■ ABOUT THIS EXERCISE: From the records below, find each line with the string "image" and copy it.

■ INFORMATION SHOWN:

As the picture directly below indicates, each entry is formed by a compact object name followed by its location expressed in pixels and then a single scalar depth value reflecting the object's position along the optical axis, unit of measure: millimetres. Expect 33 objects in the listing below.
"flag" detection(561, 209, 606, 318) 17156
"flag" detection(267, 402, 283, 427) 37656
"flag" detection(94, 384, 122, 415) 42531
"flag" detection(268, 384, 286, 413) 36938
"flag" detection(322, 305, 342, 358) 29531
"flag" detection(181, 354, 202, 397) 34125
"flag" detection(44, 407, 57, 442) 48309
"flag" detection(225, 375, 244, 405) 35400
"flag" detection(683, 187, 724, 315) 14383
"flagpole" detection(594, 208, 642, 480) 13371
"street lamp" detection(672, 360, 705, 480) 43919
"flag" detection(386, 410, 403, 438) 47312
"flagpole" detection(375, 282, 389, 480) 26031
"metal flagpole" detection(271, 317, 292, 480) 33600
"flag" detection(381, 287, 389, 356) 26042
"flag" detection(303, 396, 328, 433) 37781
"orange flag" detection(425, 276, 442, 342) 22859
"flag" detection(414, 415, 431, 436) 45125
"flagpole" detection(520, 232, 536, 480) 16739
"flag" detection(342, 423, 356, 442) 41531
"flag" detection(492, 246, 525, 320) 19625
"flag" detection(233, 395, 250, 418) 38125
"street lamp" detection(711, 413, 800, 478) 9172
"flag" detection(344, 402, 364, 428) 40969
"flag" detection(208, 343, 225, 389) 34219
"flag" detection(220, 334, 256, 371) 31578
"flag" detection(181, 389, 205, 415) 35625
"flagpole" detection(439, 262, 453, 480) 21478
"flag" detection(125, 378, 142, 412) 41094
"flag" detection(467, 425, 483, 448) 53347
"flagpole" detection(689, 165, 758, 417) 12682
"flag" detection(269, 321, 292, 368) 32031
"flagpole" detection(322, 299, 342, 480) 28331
* * *
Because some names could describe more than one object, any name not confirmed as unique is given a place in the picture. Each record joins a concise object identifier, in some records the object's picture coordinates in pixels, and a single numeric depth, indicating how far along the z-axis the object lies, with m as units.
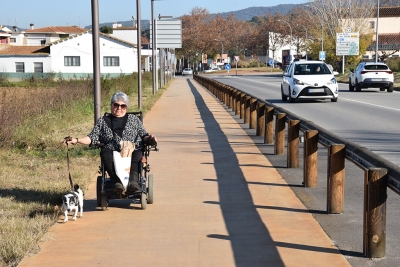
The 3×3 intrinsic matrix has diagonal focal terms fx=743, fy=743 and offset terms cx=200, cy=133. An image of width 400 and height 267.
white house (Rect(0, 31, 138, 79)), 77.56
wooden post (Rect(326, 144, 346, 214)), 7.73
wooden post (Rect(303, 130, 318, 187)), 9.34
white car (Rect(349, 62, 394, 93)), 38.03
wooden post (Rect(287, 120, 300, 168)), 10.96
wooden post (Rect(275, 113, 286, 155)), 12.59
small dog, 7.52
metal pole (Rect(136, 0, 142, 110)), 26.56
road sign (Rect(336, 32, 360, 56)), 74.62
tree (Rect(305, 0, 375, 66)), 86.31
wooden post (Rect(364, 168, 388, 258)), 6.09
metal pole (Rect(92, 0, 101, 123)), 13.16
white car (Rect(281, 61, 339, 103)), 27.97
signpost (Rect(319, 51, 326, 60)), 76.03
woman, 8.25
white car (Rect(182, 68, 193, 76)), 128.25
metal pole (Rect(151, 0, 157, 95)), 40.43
---
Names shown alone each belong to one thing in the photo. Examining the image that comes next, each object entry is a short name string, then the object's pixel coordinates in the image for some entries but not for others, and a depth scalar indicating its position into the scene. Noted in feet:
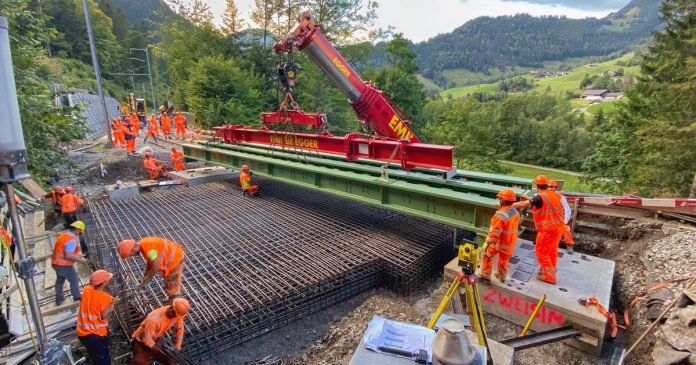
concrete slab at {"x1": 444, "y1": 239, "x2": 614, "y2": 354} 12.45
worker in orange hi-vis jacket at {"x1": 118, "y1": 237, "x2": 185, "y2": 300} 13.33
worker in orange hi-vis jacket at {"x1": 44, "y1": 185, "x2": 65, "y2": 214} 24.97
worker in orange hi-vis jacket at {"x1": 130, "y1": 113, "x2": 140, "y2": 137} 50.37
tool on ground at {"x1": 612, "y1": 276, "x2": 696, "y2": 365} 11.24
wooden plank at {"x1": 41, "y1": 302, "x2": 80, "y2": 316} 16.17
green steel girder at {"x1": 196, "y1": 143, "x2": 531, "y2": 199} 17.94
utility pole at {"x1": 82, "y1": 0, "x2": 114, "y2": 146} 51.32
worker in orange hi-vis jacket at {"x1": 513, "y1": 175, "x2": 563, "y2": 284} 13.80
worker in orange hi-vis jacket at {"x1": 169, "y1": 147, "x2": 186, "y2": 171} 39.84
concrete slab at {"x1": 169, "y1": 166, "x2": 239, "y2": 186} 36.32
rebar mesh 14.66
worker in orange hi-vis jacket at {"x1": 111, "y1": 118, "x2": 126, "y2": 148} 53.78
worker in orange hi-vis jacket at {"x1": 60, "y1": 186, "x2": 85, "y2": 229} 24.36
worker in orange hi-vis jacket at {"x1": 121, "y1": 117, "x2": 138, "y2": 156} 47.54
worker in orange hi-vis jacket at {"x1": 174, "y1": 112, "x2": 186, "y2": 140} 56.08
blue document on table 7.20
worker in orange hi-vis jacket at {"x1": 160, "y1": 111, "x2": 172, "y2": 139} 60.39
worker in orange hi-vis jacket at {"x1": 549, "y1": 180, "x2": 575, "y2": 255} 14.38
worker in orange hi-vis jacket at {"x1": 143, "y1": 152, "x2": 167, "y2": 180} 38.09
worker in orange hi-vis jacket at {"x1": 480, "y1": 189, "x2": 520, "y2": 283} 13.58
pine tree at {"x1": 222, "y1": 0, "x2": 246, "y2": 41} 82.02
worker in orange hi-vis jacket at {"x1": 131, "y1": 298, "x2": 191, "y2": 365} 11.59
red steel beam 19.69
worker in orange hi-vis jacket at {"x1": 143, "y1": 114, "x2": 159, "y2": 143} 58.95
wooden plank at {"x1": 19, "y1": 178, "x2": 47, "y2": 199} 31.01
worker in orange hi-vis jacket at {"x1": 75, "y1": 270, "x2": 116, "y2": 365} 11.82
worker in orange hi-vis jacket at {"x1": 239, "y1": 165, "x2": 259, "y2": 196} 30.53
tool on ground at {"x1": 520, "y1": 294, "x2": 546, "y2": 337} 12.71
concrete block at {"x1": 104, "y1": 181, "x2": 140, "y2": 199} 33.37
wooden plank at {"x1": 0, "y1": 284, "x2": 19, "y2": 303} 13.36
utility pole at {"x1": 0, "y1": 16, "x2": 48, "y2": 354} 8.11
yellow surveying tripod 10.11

■ EXERCISE RESPONSE:
The 3×3 intrinsic matrix has diagonal focal terms fx=743, fy=743 and offset terms cx=200, cy=133. An image of width 400 and height 267.
Names shown alone each belong to one thing in the photo. Examining the image that comes next, each object entry is a short name string, then the object's pixel coordinates in the image for some entries but not for others, and a depth scalar indicating its position into the scene. Noted in feet:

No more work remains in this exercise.